Less than five years later, the U.S., along with Belgium, Canada, Denmark, France, Great Britain, Iceland, Italy, Luxembourg, the Netherlands, Norway and Portugal, formed an military alliance out of the fear that democracy and communism could never coexist. The Soviet Union responded by forming the Warsaw Pact with the Soviet allies of Eastern Europe, essentially drawing a line in the sand down the middle of Europe. Though the two sides would never enter a total war scenario, loyalties were clear around the world. 

At the fall of the Soviet Union, the Warsaw Pact was dissolved, and many former members joined NATO increasing membership to a total of 30 states. If Ukraine, which is currently classed as an “aspiring member,” joined NATO, all 30 nations, including the U.S., would obligated to defend the nation against Russia in its current state. Only time will tell if this is to become a reality. 

On April 4, 1968, 54 years ago, Martin Luther King Jr. was assassinated in Memphis, Tennessee. 

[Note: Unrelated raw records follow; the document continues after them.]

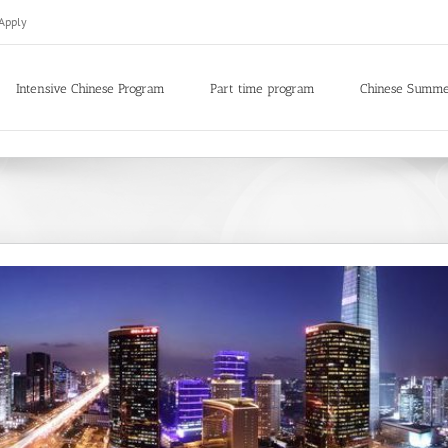
Apply
Intensive Chinese Program
Part time program
Chinese Summ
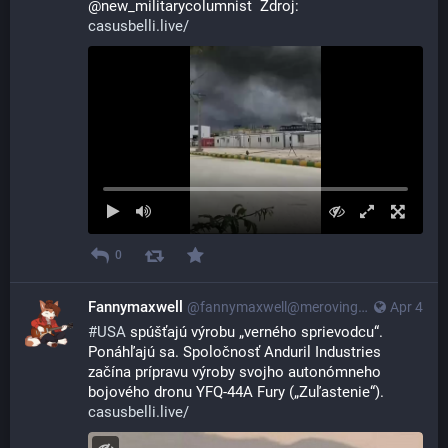
@new_militarycolumnist  Zdroj:
casusbelli.live/
0
Fannymaxwell
@
fannymaxwell@merovingian.club
Apr 4
#
USA
 spúšťajú výrobu „verného sprievodcu“. 
Ponáhľajú sa. Spoločnosť Anduril Industries 
začína prípravu výroby svojho autonómneho 
bojového dronu YFQ-44A Fury („Zuľastenie“).
casusbelli.live/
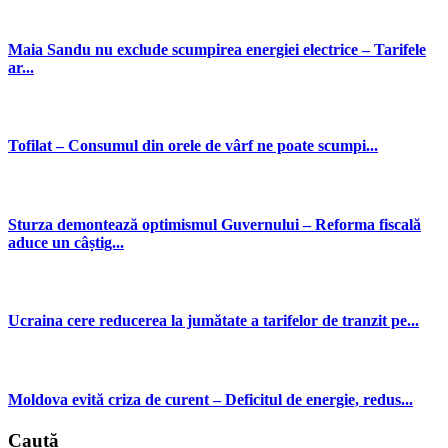
Maia Sandu nu exclude scumpirea energiei electrice – Tarifele
ar...
Tofilat – Consumul din orele de vârf ne poate scumpi...
Sturza demontează optimismul Guvernului – Reforma fiscală
aduce un câștig...
Ucraina cere reducerea la jumătate a tarifelor de tranzit pe...
Moldova evită criza de curent – Deficitul de energie, redus...
Caută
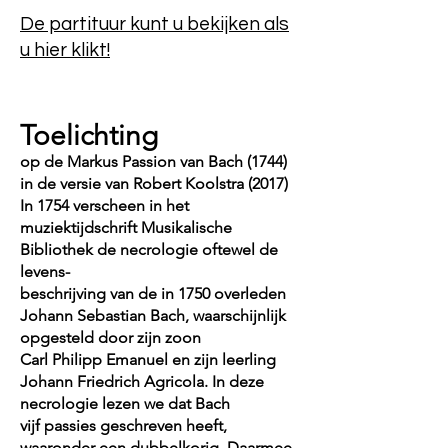
De partituur kunt u bekijken als
u hier klikt!
Toelichting
op de Markus Passion van Bach (1744)
in de versie van Robert Koolstra (2017)
In 1754 verscheen in het
muziektijdschrift Musikalische
Bibliothek de necrologie oftewel de
levens-
beschrijving van de in 1750 overleden
Johann Sebastian Bach, waarschijnlijk
opgesteld door zijn zoon
Carl Philipp Emanuel en zijn leerling
Johann Friedrich Agricola. In deze
necrologie lezen we dat Bach
vijf passies geschreven heeft,
waaronder een dubbelkorig. Daarmee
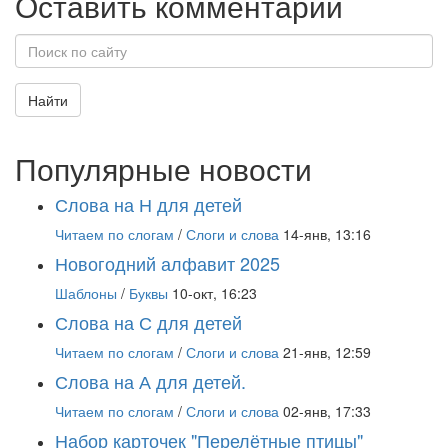
Оставить комментарий
Найти
Популярные новости
Слова на Н для детей
Читаем по слогам
/
Слоги и слова
14-янв, 13:16
Новогодний алфавит 2025
Шаблоны
/
Буквы
10-окт, 16:23
Слова на С для детей
Читаем по слогам
/
Слоги и слова
21-янв, 12:59
Слова на А для детей.
Читаем по слогам
/
Слоги и слова
02-янв, 17:33
Набор карточек "Перелётные птицы"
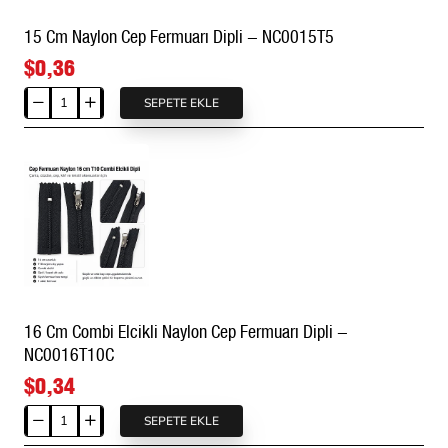
15 Cm Naylon Cep Fermuarı Dipli - NC0015T5
$0,36
SEPETE EKLE
15
Cm
Naylon
Cep
Fermuarı
Dipli
-
NC0015T5
16 Cm Combi Elcikli Naylon Cep Fermuarı Dipli -
NC0016T10C
$0,34
SEPETE EKLE
16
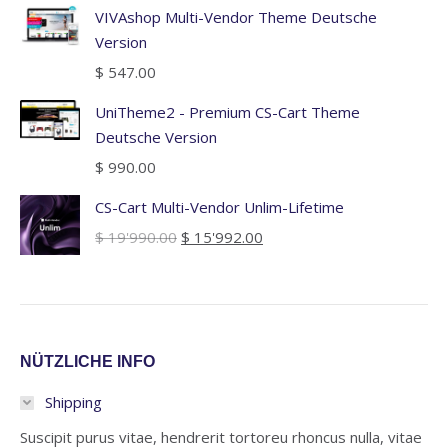
VIVAshop Multi-Vendor Theme Deutsche
Version
$
547.00
UniTheme2 - Premium CS-Cart Theme
Deutsche Version
$
990.00
CS-Cart Multi-Vendor Unlim-Lifetime
Ursprünglicher
Aktueller
$
19'990.00
$
15'992.00
Preis
Preis
war:
ist:
$ 19'990.00
$ 15'992.00.
NÜTZLICHE INFO
Shipping
Suscipit purus vitae, hendrerit tortoreu rhoncus nulla, vitae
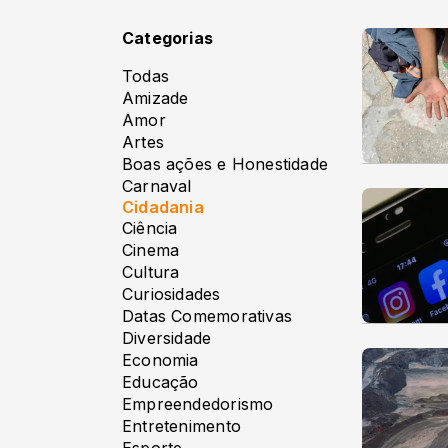
Categorias
Todas
Amizade
Amor
Artes
Boas ações e Honestidade
Carnaval
Cidadania
Ciência
Cinema
Cultura
Curiosidades
Datas Comemorativas
Diversidade
Economia
Educação
Empreendedorismo
Entretenimento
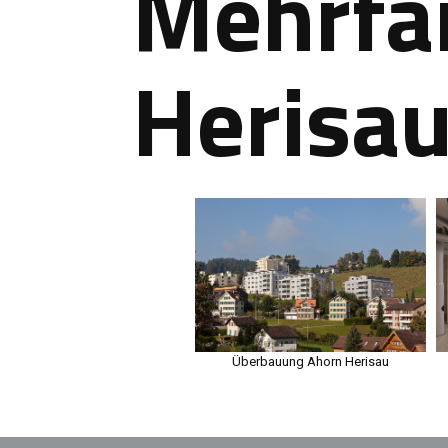
Mehrfa
Herisa
Überbauung Ahorn Herisau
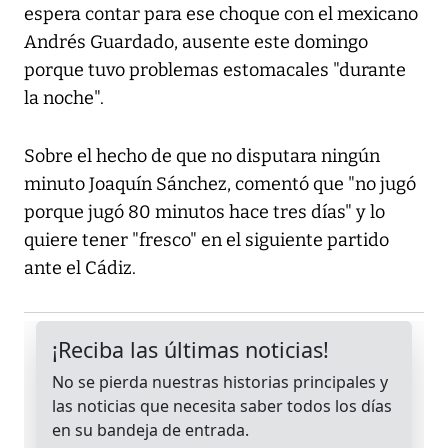
espera contar para ese choque con el mexicano
Andrés Guardado, ausente este domingo
porque tuvo problemas estomacales "durante
la noche".
Sobre el hecho de que no disputara ningún
minuto Joaquín Sánchez, comentó que "no jugó
porque jugó 80 minutos hace tres días" y lo
quiere tener "fresco" en el siguiente partido
ante el Cádiz.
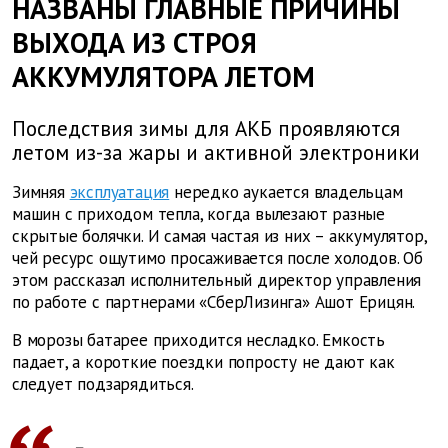
НАЗВАНЫ ГЛАВНЫЕ ПРИЧИНЫ
ВЫХОДА ИЗ СТРОЯ
АККУМУЛЯТОРА ЛЕТОМ
Последствия зимы для АКБ проявляются
летом из-за жары и активной электроники
Зимняя
эксплуатация
нередко аукается владельцам
машин с приходом тепла, когда вылезают разные
скрытые болячки. И самая частая из них – аккумулятор,
чей ресурс ощутимо просаживается после холодов. Об
этом рассказал исполнительный директор управления
по работе с партнерами «СберЛизинга» Ашот Ерицян.
В морозы батарее приходится несладко. Емкость
падает, а короткие поездки попросту не дают как
следует подзарядиться.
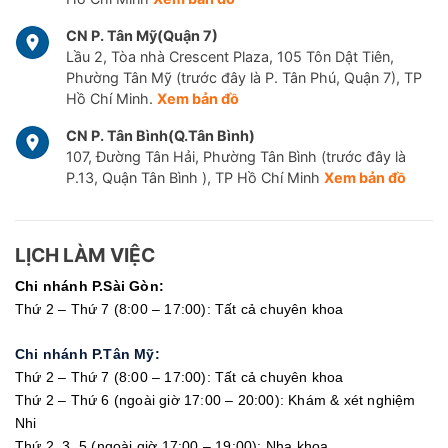
CN P. Tân Mỹ(Quận 7)
Lầu 2, Tòa nhà Crescent Plaza, 105 Tôn Dật Tiên,
Phường Tân Mỹ (trước đây là P. Tân Phú, Quận 7), TP
Hồ Chí Minh.
Xem bản đồ
CN P. Tân Bình(Q.Tân Bình)
107, Đường Tân Hải, Phường Tân Bình (trước đây là
P.13, Quận Tân Bình ), TP Hồ Chí Minh
Xem bản đồ
LỊCH LÀM VIỆC
Chi nhánh P.Sài Gòn:
Thứ 2 – Thứ 7 (8:00 – 17:00): Tất cả chuyên khoa
Chi nhánh P.Tân Mỹ:
Thứ 2 – Thứ 7 (8:00 – 17:00): Tất cả chuyên khoa
Thứ 2 – Thứ 6 (ngoài giờ 17:00 – 20:00): Khám & xét nghiệm
Nhi
Thứ 2, 3, 5 (ngoài giờ 17:00 – 19:00): Nha khoa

While standing on the second-floor balcony of the Lorraine Motel, the civil rights leader, hero and icon was fatally shot at 39-years-old. Though his life was short, King was a champion of racial equality using peaceful protest as a means to make tremendous strides towards racial justice. 

Though King’s activism was publicized in the early 1960s at moments like the March on Washington and the Selma to Montgomery marches, King was an activist until his final day, shifting his focus to economic equality. His death struck a nerve in every American city, with race riots bringing everyday life to a grinding halt. Less than a week later, a wooden farmer’s cart pulled by two mules brought King’s casket to its final resting place in Atlanta, Georgia with tens of thousands lining the streets to mourn. 

A hunting rifle left at the scene of the crime was fingerprinted to reveal the shooter was James Earl Ray, an escaped convict and outspoken racist. An FBI manhunt traced Ray to a London airport, where he was arrested and returned to the U.S. At his trial, Ray pleaded guilty to avoid the electric chair and was thus sentenced to 99 years in prison. 

Though King died that day, his memory lives on as one of the most famous Americans to ever live. His legacy is memorialized in monuments nationwide, with the most prominent being the Washington, D.C. memorial. King is the first African American and fourth non-President to have a memorial on the National Mall. 

On April 4, 1973, 49 years ago, the World Trade Center, commonly known as the “Twin Towers,” opened in New York City. 

The North and South Towers of the World Trade Center opened at a troubling time in New York history. Plagued by economic recession and reeling from the effects of suburban sprawl, the island of Manhattan was a nightmare for many, with Central Park being home to murders and drug deals, and the city facing bankruptcy. When the Big Apple looked for federal aid, President Ford infamously told New York to “drop dead.”  

While many thought the city was on its last leg, the towers defied the times and brought New Yorkers a newfound sense of pride, surpassing the Empire State Building to become the tallest building in the world. Though it would only hold the title for one year — surpassed by the Sears Tower in Chicago — the towers would immediately become a dominant feature of the Lower Manhattan skyline. When the prosperous years of the late 1980s and 1990s brought about a New York Renaissance, the towers were still there. People around the world recognized the World Trade Center with every establishing shot of any New York-based film or series. From “Friends” to “Sex and the City,” the towers could always be recognized as the biggest buildings of the biggest city in America. 

While Sept. 11, 2001 saw the final stand of 1973’s World Trade Center, the towers are still alive in the city and nation’s memory, now serving as a testament to the strength of a people who overcame a tremendous sorrow. Every year on the evening of Sept. 11, the Tribute in Light, a series of 88 searchlights aimed at the sky, recreates the towers’ effect on the New York skyline to honor what was lost.